● **WORK REQUIRED**: Please recast the lines of the listing, starting at its first line and ending at the line that contains "wenn du eh dabei bist ist", both included, as a Markdown table with the columns "Row" for a row number and "Text" for the line. Leave out blank lines and the pictures.

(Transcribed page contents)

=== Section Start ===

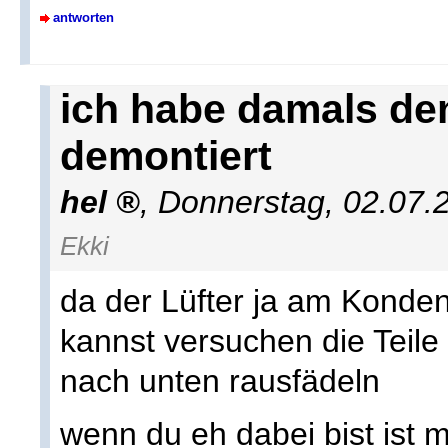
antworten
ich habe damals de
demontiert
hel
,
Donnerstag, 02.07.
Ekki
da der Lüfter ja am Konden
kannst versuchen die Teile
nach unten rausfädeln
wenn du eh dabei bist ist 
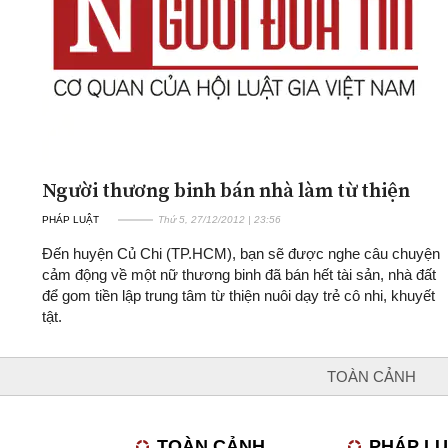
Người thương binh bán nhà làm từ thiện
PHÁP LUẬT
Thứ 5, 27/12/2012 | 23:56
Đến huyện Củ Chi (TP.HCM), bạn sẽ được nghe câu chuyện
cảm động về một nữ thương binh đã bán hết tài sản, nhà đất
để gom tiền lập trung tâm từ thiện nuôi dạy trẻ cô nhi, khuyết
tật.
TOÀN CẢNH
TOÀN CẢNH
PHÁP L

=== Section End ===

● **SOLUTION**:
| Row | Text |
|---|---|
| 1 | antworten |
| 2 | ich habe damals de |
| 3 | demontiert |
| 4 | hel |
| 5 | , |
| 6 | Donnerstag, 02.07. |
| 7 | Ekki |
| 8 | da der Lüfter ja am Konden |
| 9 | kannst versuchen die Teile |
| 10 | nach unten rausfädeln |
| 11 | wenn du eh dabei bist ist  |